Geometry-User_Research.jpg

Dalam membuat suatu produk – atau bahkan servis dan layanan – ada satu hal yang harus diperhatikan terlebih dahulu yakni memahami audiens. Yang dimaksud dengan audiens di sini adalah calon pengguna yang nantinya akan membeli produk atau servis yang kita ciptakan. Salah satu cara memahami audiens adalah dengan melakukan riset pengguna atau user research.

Apa?

Pasti tidak ada satupun bisnis yang berniat untuk menciptakan sebuah produk yang tidak diinginkan atau dibutuhkan oleh konsumen. Untuk menghindari hal itu terjadi, riset pengguna menjadi tahapan penting yang harus dilalui untuk memahami perilaku, kebutuhan, dan sikap konsumen (atau calon konsumen) atas sebuah produk atau servis dengan cara mengobservasi atau berbicara dengan mereka dan mengumpulkan masukan. Kadang, proses ini yang sering lupa dilakukan oleh pemilik bisnis karena sudah menganggap bahwa idenya brilian.
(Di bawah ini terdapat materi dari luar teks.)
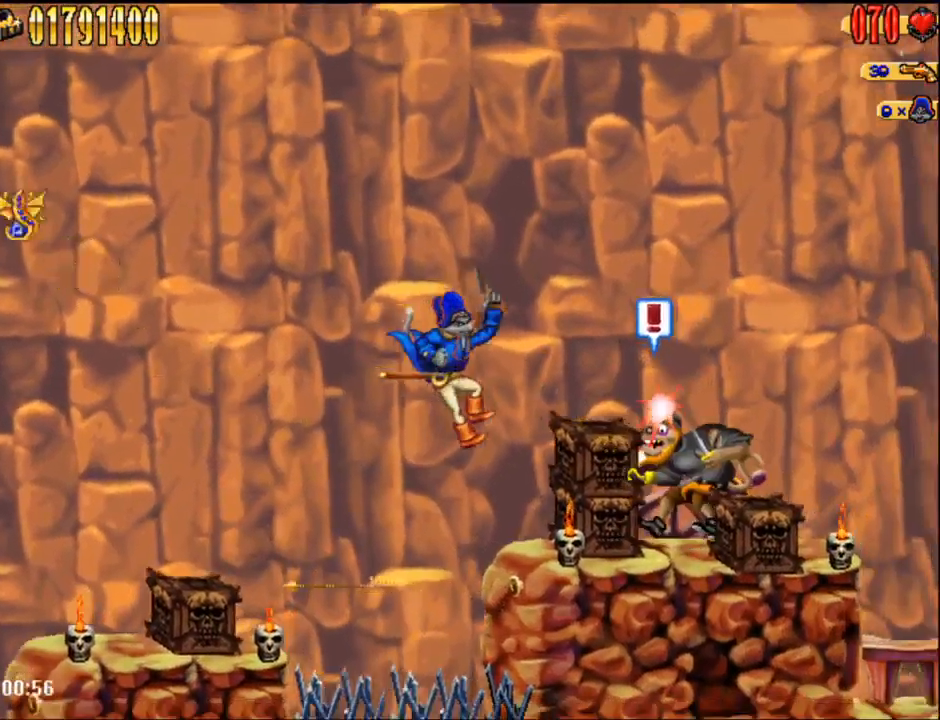
{"buttons": ["DPAD_RIGHT"], "events": [[50, "B", "down"], [183, "B", "up"]]}
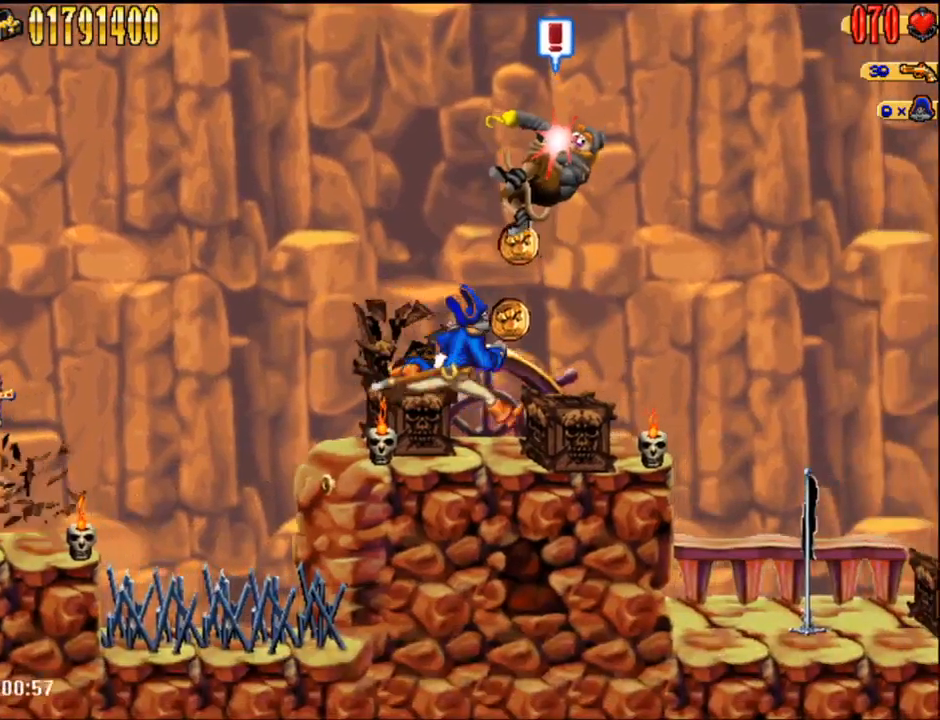
{"buttons": ["DPAD_RIGHT"], "events": []}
Sedikit berbeda dengan riset pasar atau market research yang juga mempelajari perilaku dan kebutuhan konsumen, riset pengguna tidak menitikberatkan pada demografi, status sosial ekonomi, dan data-data statistik lainnya. Dalam riset pengguna, biasanya yang digali adalah profil dari konsumen dan kebutuhan mereka atas sebuah produk atau servis dan bagaiamana kebiasaan mereka terhadap produk atau servis tersebut. Hasilnya, tim produk akan menggunakan data yang didapatkan untuk membuat produk atau servis yang benar-benar sesuai dengan kebutuhan konsumen.

Riset ini tidak hanya perlu dilakukan sebelum menciptakan suatu produk saja sebenarnya. Proses yang sama juga dapat diaplikasikan dalam berbagai tahapan – mulai dari pengetesan konsep, pembuatan prototipe, hingga penyempurnaan dan pengembangan produk.

Ada dua metode atau tipe penelitian yang bisa dilakukan untuk riset pasar, yakni penelitian kualitatif dan penelitian kuantitatif.

Kualitatif adalah mencari “kenapa”. Biasanya dalam metode kualitatif, periset mencoba menelaah perilaku, emosi, dan opini responden melalui diskusi kelompok (focus group discussion – red.), wawancara tersendiri, atau observasi bagaimana responden menggunakan produk tersebut (studi etnografi atau ethnographic studies – red.).

Sementara sebaliknya, penelitian kuantitatif menekankan pada jumlah – yang umumnya melibatkan pengumpulan data dan pengolahan statistik dengan menggunakan survei.

Kenapa Riset Menjadi Penting?

Dalam mengembangkan sebuah produk atau servis, kita tidak mungkin begitu saja mengira-ngira apa yang diinginkan konsumen dan langsung memproduksi berdasarkan asumsi. Penciptaan produk adalah sebuah proses bertahap dan kolaboratif. Kita harus benar-benar memahami permasalahan yang dihadapi oleh konsumen sehingga produk atau servis yang nantinya kita tawarkan bisa menjadi solusi untuk mereka.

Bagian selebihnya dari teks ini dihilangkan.